**Your objective:** Set down the entries that follow exactly as written, leaving out any images.

Collected data:
---------------

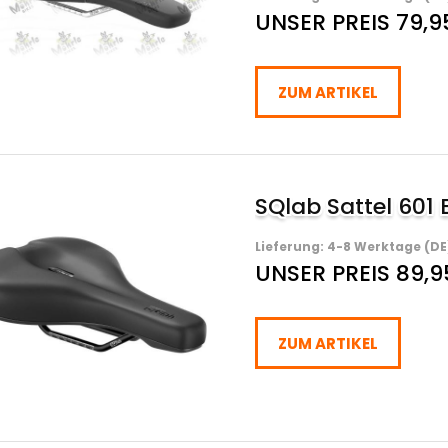
UNSER PREIS 79,9
ZUM ARTIKEL
SQlab Sattel 601
Lieferung: 4-8 Werktage (DE
UNSER PREIS 89,9
ZUM ARTIKEL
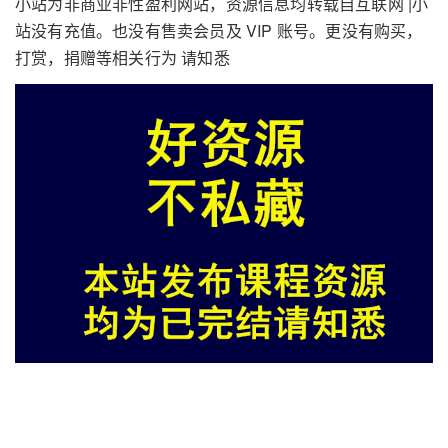
小站为非商业非性盈利网站，资源信息均转载自互联网 |小
站没有充值。也没有售卖会员及 VIP 账号。更没有购买，
打赏，捐赠等相关行为 请知悉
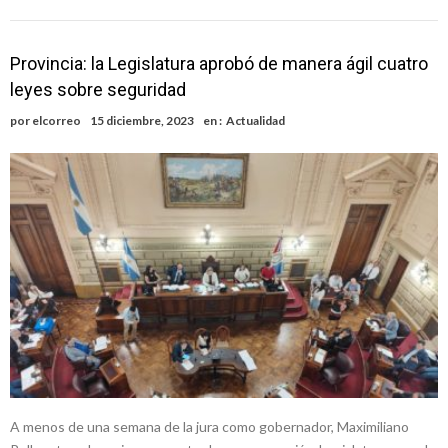
Provincia: la Legislatura aprobó de manera ágil cuatro
leyes sobre seguridad
por
elcorreo
15 diciembre, 2023
en :
Actualidad
A menos de una semana de la jura como gobernador, Maximiliano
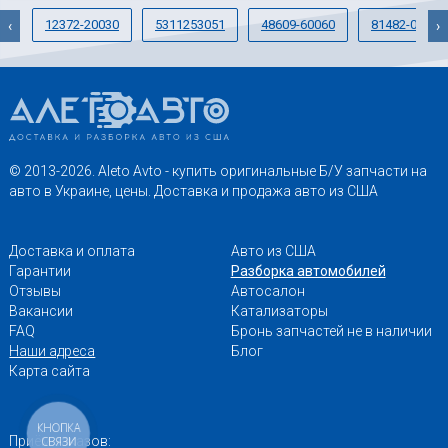
12372-20030
5311253051
48609-60060
81482-0E110
‹
›
© 2013-2026. Aleto Avto - купить оригинальные Б/У запчасти на
авто в Украине, цены. Доставка и продажа авто из США
Доставка и оплата
Авто из США
Гарантии
Разборка автомобилей
Отзывы
Автосалон
Вакансии
Катализаторы
FAQ
Бронь запчастей не в наличии
Наши адреса
Блог
Карта сайта
КНОПКА
Приём заказов:
СВЯЗИ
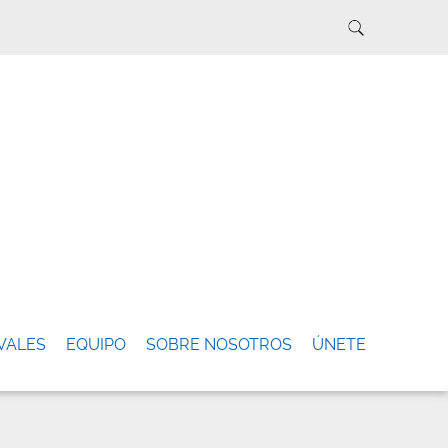
VALES
EQUIPO
SOBRE NOSOTROS
ÚNETE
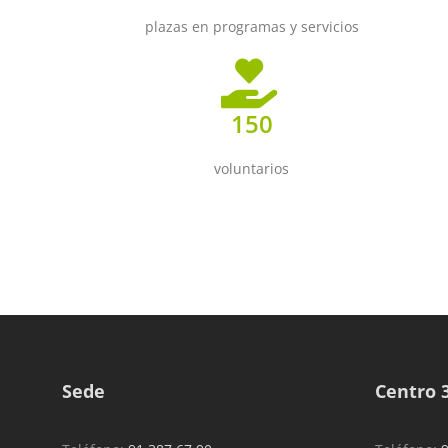
plazas en programas y servicios
150
voluntarios
Sede
Centro 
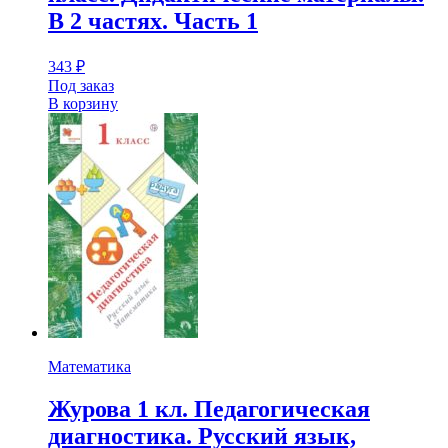
В 2 частях. Часть 1
343
₽
Под заказ
В корзину
Математика
Журова 1 кл. Педагогическая
диагностика. Русский язык,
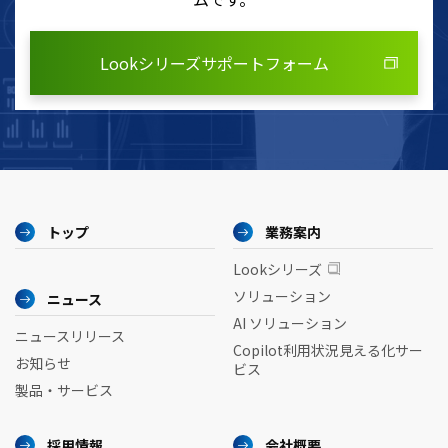
Lookシリーズサポートフォーム
トップ
業務案内
Lookシリーズ
ソリューション
ニュース
AI ソリューション
ニュースリリース
Copilot利用状況見える化サー
お知らせ
ビス
製品・サービス
採用情報
会社概要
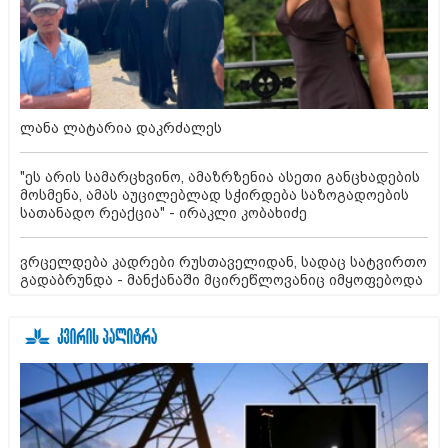
ლანა ლატარია დაკრძალეს
"ეს არის სამარცხვინო, ამაზრზენია ასეთი განცხადების
მოსმენა, ამას აუცილებლად სჭირდება საზოგადოების
სათანადო რეაქცია" - ირაკლი კობახიძე
ვრცელდება კადრები რუსთაველიდან, სადაც სატვირთო
გადაბრუნდა - მანქანაში მცირეწლოვანიც იმყოფებოდა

---------------

**Answer to this task:**
UNSER PREIS 79,9
ZUM ARTIKEL
SQlab Sattel 601
Lieferung: 4-8 Werktage (DE
UNSER PREIS 89,9
ZUM ARTIKEL
小站为非商业非性盈利网站，资源信息均转载自互联网 |小
站没有充值。也没有售卖会员及 VIP 账号。更没有购买，
打赏，捐赠等相关行为 请知悉
Provincia: la Legislatura aprobó de manera ágil cuatro
leyes sobre seguridad
por
elcorreo
15 diciembre, 2023
en :
Actualidad
A menos de una semana de la jura como gobernador, Maximiliano
12372-20030
5311253051
48609-60060
81482-0E110
‹
›
© 2013-2026. Aleto Avto - купить оригинальные Б/У запчасти на
авто в Украине, цены. Доставка и продажа авто из США
Доставка и оплата
Авто из США
Гарантии
Разборка автомобилей
Отзывы
Автосалон
Вакансии
Катализаторы
FAQ
Бронь запчастей не в наличии
Наши адреса
Блог
Карта сайта
КНОПКА
Приём заказов:
СВЯЗИ
VALES
EQUIPO
SOBRE NOSOTROS
ÚNETE
plazas en programas y servicios
150
voluntarios
Sede
Centro 
В 2 частях. Часть 1
343
₽
Под заказ
В корзину
Математика
Журова 1 кл. Педагогическая
диагностика. Русский язык,
Lookシリーズサポートフォーム
トップ
業務案内
Lookシリーズ
ソリューション
ニュース
AI ソリューション
ニュースリリース
Copilot利用状況見える化サー
お知らせ
ビス
製品・サービス
採用情報
会社概要
ლანა ლატარია დაკრძალეს
"ეს არის სამარცხვინო, ამაზრზენია ასეთი განცხადების
მოსმენა, ამას აუცილებლად სჭირდება საზოგადოების
სათანადო რეაქცია" - ირაკლი კობახიძე
ვრცელდება კადრები რუსთაველიდან, სადაც სატვირთო
გადაბრუნდა - მანქანაში მცირეწლოვანიც იმყოფებოდა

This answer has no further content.